I have to downsize the garden this year and thought about putting in
pumpkins to take up some space. I live next to a railroad track which
is a groundhog highway. There's always another one and being in the
city limited ways to get rid of them. They love melon vines so that's
out. Anybody know if they feel the same about pumpkins?
They not only eat pumpkin vines, they will come back later to eat any
pumpkins that might actually have set.
The only food they seem to prefer to garden plantings is mulberry leaves.
I can tolerate most of the wildlife around here, even the rabbits.
Groundhogs are the exception.

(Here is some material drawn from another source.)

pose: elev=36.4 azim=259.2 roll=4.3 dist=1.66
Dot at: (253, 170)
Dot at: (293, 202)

My daughter, the zoology student,
made a very nice study skin from one of our local groundhogs.
after having more experience with intense
groundhog pressure i can report more
information on what they seem to be doing
and ignoring here.
and to get to the topic of the OP first
regarding squash/pumpkins they did not eat
any of the seedlings we sprouted by direct
planting, we put fabric netting over them
before they sprouted to keep the chipmunks
out of them. after they had several leaves
we left them uncovered. the groundhogs
left them alone until several deer ate some
of the leaves. i suspect that smell clued
in the groundhogs and from then on we had
some leaves eaten, but they left the stems
and older leaves alone so the plants have
kept growing and are now flowering.
as for the rest of the unfenced gardens
we've had some of the beans eaten by
groundhogs and a few of those i did replant.
they eat the fresh sprouted leaves at the
tips but ignore the older leaves and stems.
same for the peas.
i didn't really notice them in the straw-
berries, but they could have eaten them. it
did not make any difference to me as we had
enough (i have three fairly large patches of
them, two are not fenced and one is inside
the fenced gardens).
they also have done some munching on the
alfalfa and trefoil, but that is ok with me
as that whole patch is for green manure and
if the deer, rabbits or whatever eat some of
it then that's just how it goes.
inside the fenced gardens the youngest
groundhogs learned how to climb through the
fence and so they've kept the lettuce, beets
and pak choi trimmed back, some of the beans
and peas have had their fresh leaves nipped
off, but most of the plants are still alive
and are flowering.
they seem to have ignored the onions,
garlic, and the tomatoes. i'm not sure
about the fennel, but it looks to be ok.
i don't think they did much damage to
the winter wheat or winter rye. they seem
more interested in the clovers, plantains,
dandelions that remain in the little grassy/
mowed areas we have left. they don't graze
them as closely as the rabbits do.
we'll see how the rest of the season goes,
if they'll get after the squash blossoms or
i have thinned the population quite a bit
now and gotten rid of one of their den sites.
also plugged up a way they were using to
get into the yard so they have a bit more of
a challenge to get into the gardens.